Section of Experimental Animal Models, Department of Veterinary and Animal Sciences, Ridebanevej 9, 1871, Frederiksberg C, Denmark.
GVG Genetic Monitoring GmbH, Deutscher Platz 5, 04103, Leipzig, Germany.
Sci Rep. 2022 Aug 12;12(1):13767. doi: 10.1038/s41598-022-17242-8.
Group sizes in an animal study are calculated from estimates on variation, effect, power and significance level. Much of the variation in glucose related parameters of the diet-induced obese (DIO) mouse model is due to inter-individual variation in gut microbiota composition. In addition, standard tandem repeats (STRs) in the non-coding DNA shows that inbred mice are not always homogenic. C57BL/6NTac (B6NTac) mice from Taconic and C57BL/6NRj (B6NRj) mice from Janvier Labs were fed a high calorie diet and treated with liraglutide. The fecal microbiota was sequenced before high-calorie feeding (time 1) and after diet-induced obesity instantly before liraglutide treatment (time 2) and mice were divided into clusters on the basis of their microbiota. Although liraglutide in both sub-strains alleviated glucose intolerance and reduced body weight, in a one-way ANOVA a borderline reduction in glycosylated hemoglobin (HbA1c) could only be shown in B6NTac mice. However, if the microbiota clusters from time 1 or time 2 were incorporated in a two-way ANOVA, the HbA1c effect was significant in B6NTac mice in both analyses, while this did not change anything in B6NRj mice. In a one-way ANOVA the estimated group size needed for a significant HbA1c effect in B6NTac mice was 42, but in two-way ANOVAs based upon microbiota clusters of time 1 or time 2 it was reduced to 21 or 12, respectively. The lowering impact on glucose tolerance was also powered by incorporation of microbiota clusters of both times in both sub-strains. B6NRj had up to six, while B6NTac had maximum three alleles in some of their STRs. In B6NRj mice in 28.8% of the STRs the most prevalent allele had a gene frequency less than 90%, while this was only 6.6% in the B6NTac mice. However, incorporation of the STRs with the highest number of alleles or the most even distribution of frequencies in two-way ANOVAs only had little impact on the outcome of data evaluation. It is concluded that the inclusion of microbiota clusters in a two-way ANOVA in the evaluation of the glucose related effects of an intervention in the DIO mouse model might be an efficient tool for increasing power and reducing group sizes in mouse sub-strains, if these have a microbiota, which influences these parameters.
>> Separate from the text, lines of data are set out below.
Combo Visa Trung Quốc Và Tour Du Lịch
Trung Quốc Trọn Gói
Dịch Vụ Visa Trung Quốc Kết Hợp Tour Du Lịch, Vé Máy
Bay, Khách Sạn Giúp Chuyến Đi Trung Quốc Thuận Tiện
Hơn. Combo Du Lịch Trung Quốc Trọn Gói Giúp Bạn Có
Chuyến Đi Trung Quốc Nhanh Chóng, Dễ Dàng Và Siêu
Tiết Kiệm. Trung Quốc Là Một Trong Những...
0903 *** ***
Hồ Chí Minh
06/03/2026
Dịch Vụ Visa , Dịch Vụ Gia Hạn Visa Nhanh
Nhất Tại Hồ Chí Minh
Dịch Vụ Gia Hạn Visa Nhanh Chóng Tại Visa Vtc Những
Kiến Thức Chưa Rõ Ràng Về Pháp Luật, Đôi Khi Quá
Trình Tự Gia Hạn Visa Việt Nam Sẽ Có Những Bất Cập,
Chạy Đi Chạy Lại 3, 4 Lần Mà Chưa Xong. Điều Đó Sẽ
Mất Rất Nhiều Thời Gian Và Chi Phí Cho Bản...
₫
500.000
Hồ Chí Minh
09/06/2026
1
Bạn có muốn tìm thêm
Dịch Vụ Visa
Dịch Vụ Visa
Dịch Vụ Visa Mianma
在动物研究中,群组大小是根据变异、效应、功效和显著性水平的估计值来计算的。饮食诱导肥胖(DIO)小鼠模型中葡萄糖相关参数的大部分变异是由于肠道微生物群落组成的个体间变异所致。此外,非编码 DNA 中的标准串联重复(STR)表明,近交系小鼠并不总是同质的。Taconic 的 C57BL/6NTac(B6NTac)小鼠和 Janvier Labs 的 C57BL/6NRj(B6NRj)小鼠都喂食高热量饮食,并接受利拉鲁肽治疗。在高卡路里喂养前(时间 1)和饮食诱导肥胖后立即接受利拉鲁肽治疗前(时间 2)对粪便微生物群进行测序,并根据其微生物群将小鼠分为聚类。尽管两种亚系的利拉鲁肽都缓解了葡萄糖不耐受并降低了体重,但在单向方差分析中,只能在 B6NTac 小鼠中显示糖化血红蛋白(HbA1c)的边缘降低。然而,如果将时间 1 或时间 2 的微生物群聚类纳入双向方差分析,则在这两种分析中,B6NTac 小鼠的 HbA1c 效应均具有统计学意义,而在 B6NRj 小鼠中则没有任何改变。在单向方差分析中,B6NTac 小鼠中 HbA1c 效应具有统计学意义的估计组大小为 42,但在基于时间 1 或时间 2 的微生物群聚类的双向方差分析中,分别降至 21 或 12。在两种亚系中,通过纳入两次的微生物群聚类,对葡萄糖耐量的降低作用也具有功效。B6NRj 有多达 6 个,而 B6NTac 有多达 3 个等位基因在某些 STR 中。在 B6NRj 小鼠中,28.8%的 STR 中最常见的等位基因的基因频率低于 90%,而在 B6NTac 小鼠中则为 6.6%。然而,在双向方差分析中纳入具有最多等位基因或频率分布最均匀的 STR 对数据评估结果的影响很小。结论是,如果 DIO 小鼠模型中干预的葡萄糖相关效应的评估中纳入微生物群聚类,则对于具有影响这些参数的微生物群的近交系小鼠亚系,可能是增加功效和减少组大小的有效工具。